Rekord: Weltweit rund 80 Millionen Menschen auf der Flucht
Die Zahl der Menschen, die sich weltweit auf der Flucht befinden oder vertrieben wurden, hat im vergangenen Jahr einen neuen Höchststand erreicht. Ein Prozent der Menschheit - 79,5 Millionen Menschen - ist bzw. sind Opfer von Vertreibung, wie ein am Donnerstag veröffentlichter Bericht des UNO-Flüchtlingshochkommissariats (UNHCR) zeigt.
Das sind um fast zehn Millionen mehr als noch im Vorjahr.
Der "besorgniserregende" Anstieg ist laut UNHCR einerseits auf die Situation in vielen Konfliktgebieten - insbesondere der Demokratischen Republik Kongo, der Sahelzone, im Jemen und in Syrien - zurückzuführen. So dauert etwa der Krieg in Syrien mittlerweile bereits neun Jahre und hat 13,2 Millionen Menschen zu Flüchtlingen, Asylsuchenden und Binnenvertriebenen gemacht. Das allein ist ein Sechstel der weltweiten Gesamtzahl.

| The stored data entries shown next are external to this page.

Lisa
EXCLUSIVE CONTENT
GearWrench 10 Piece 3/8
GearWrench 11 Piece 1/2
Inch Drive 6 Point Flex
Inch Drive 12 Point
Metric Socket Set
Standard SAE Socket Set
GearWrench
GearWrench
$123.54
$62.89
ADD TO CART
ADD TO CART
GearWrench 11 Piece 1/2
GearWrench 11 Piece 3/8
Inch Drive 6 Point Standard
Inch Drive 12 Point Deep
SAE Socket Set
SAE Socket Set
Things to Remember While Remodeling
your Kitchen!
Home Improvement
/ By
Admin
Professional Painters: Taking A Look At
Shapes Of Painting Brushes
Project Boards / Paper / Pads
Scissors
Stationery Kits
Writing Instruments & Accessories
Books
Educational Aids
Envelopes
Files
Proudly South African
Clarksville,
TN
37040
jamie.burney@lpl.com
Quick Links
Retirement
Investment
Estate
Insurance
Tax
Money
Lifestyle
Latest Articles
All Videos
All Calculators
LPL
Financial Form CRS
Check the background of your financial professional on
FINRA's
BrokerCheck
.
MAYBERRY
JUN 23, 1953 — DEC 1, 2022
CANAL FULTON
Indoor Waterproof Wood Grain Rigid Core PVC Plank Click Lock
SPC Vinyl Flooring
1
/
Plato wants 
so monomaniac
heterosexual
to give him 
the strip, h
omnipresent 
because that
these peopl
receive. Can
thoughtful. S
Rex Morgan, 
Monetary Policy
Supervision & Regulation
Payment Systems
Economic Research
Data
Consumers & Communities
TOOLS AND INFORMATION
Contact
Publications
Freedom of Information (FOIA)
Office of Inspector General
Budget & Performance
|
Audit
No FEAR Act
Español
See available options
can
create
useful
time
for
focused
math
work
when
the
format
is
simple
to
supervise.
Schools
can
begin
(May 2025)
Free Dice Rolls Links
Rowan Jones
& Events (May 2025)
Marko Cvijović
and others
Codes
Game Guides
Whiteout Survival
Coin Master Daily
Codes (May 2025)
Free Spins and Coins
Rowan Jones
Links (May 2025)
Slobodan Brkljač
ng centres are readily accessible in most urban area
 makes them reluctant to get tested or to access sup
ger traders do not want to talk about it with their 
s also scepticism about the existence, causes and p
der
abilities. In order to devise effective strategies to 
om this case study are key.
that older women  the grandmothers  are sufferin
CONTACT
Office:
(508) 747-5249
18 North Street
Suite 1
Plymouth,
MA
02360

Andererseits ist die Zahl der vertriebenen Venezolaner in den vergangenen Jahren stark gestiegen und konnte im "Global Trends Report 2019" erstmals "besser abgebildet" werden, erklärte das UNHCR. Viele der 3,6 Millionen geflüchteten Venezolaner seien zwar weder als Flüchtlinge noch als Asylsuchende registriert, weshalb sie in der Statistik auch extra ausgewiesen werden, sie bräuchten aber ebenso Schutz, betonte die UNO-Flüchtlingsorganisation.
Gestiegen ist auch der Anteil der Flüchtlinge und Binnenvertriebenen (Menschen, die im eigenen Land vertrieben wurden), die sich in sogenannten Entwicklungsländern aufhalten. 85 Prozent aller Flüchtlinge befinden sich in ihrer Herkunftsregion. Entgegen der öffentlichen Wahrnehmung spielen sich Flucht und Vertreibung also hauptsächlich abseits der EU ab.
Die Binnenvertriebenen (IDPs/Internally Displaced Persons) machen auch einen Gutteil der Gesamtzahl von knapp 80 Millionen aus. 45,7 Millionen Menschen führt das UNHCR in seinem Bericht, der kurz vor dem Weltflüchtlingstag am Samstag (20. Juni) präsentiert wurde, als Vertriebene im eigenen Land bzw. Region an.
26 Millionen sind demnach anerkannte Flüchtlinge (20,4 Millionen unter UNHCR-Mandat plus 5,6 Millionen palästinensische Flüchtlinge), weltweit 4,2 Millionen Menschen warteten noch auf den Ausgang ihres Asylverfahrens. Rund 40 Prozent der Gesamtzahl der Flüchtlinge und Binnenvertriebenen, nämlich zwischen 30 und 34 Millionen, sind Kinder unter 18 Jahren.
Während die Gesamtzahl der Flüchtlinge und Vertriebenen global steigt, ist in Österreich die Zahl der Asylanträge in den vergangenen Jahren deutlich gesunken. Insgesamt stellten 2019 12.886 Menschen einen Asylantrag, das entspricht in etwa der Antragszahl von 2008 (12.841 Asylanträge).
Ein Grund für den konstanten Zuwachs bei den weltweit Vertriebenen - in den vergangenen zehn Jahren hat sich ihre Zahl fast verdoppelt - ist auch, dass immer weniger Flüchtlinge nach Hause zurückkehren können. Waren es während der 1990er-Jahre jedes Jahr durchschnittlich 1,5 Millionen, die in ihre Heimat zurückgingen, sank diese Zahl seit 2010 auf rund 390.000 jährlich.
Der "Global Trends Report" zeige damit, dass die Perspektive von Flüchtlingen auf ein rasches Ende ihrer Notlage zunehmend schwinde, kommentierte das Flüchtlingshochkommissariat in einer Aussendung. "Wir beobachten eine veränderte Realität", sagte auch UNO-Flüchtlingshochkommissar Filippo Grandi. Vertreibung sei "kein kurzfristiges und vorübergehendes Phänomen mehr".
Von den Betroffenen könne nicht erwartet werden, "jahrelang in Ungewissheit zu leben, ohne die Chance auf eine Rückkehr und ohne Hoffnung auf eine Zukunft an ihrem Zufluchtsort", so Grandi. "Wir brauchen eine grundlegend neue und positivere Haltung gegenüber allen, die fliehen, gepaart mit einem viel entschlosseneren Bestreben, Konflikte zu lösen, die jahrelang andauern und die Ursache dieses immensen Leidens sind", forderte der Italiener.